- WHAT YOU HAVE TO DO
Copy out the lines of the material that include the string "will".

╭─ PROVIDED ENTRIES

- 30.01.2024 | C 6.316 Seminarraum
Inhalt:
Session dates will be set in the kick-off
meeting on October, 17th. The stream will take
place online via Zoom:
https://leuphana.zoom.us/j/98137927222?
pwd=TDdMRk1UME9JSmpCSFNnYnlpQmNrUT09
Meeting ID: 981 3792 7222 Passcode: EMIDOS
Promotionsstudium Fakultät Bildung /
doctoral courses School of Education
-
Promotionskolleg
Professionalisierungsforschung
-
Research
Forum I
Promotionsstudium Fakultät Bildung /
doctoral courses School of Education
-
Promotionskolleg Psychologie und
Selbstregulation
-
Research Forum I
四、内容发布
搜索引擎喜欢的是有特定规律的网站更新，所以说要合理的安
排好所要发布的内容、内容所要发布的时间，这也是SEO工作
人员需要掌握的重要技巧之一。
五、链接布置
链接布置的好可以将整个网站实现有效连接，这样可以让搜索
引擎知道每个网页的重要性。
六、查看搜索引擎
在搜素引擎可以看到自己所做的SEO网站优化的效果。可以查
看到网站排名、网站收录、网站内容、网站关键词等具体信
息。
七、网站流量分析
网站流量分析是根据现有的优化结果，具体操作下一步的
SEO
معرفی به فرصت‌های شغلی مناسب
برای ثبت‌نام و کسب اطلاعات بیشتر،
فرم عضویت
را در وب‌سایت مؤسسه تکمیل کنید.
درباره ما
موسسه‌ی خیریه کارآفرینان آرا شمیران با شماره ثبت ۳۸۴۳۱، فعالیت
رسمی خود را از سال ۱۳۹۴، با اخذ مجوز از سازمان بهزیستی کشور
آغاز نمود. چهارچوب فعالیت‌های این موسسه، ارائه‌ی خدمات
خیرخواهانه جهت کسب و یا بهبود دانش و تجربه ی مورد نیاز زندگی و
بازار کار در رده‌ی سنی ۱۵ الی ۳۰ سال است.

╰─

- EXERCISE ANSWER
Session dates will be set in the kick-off
meeting on October, 17th. The stream will take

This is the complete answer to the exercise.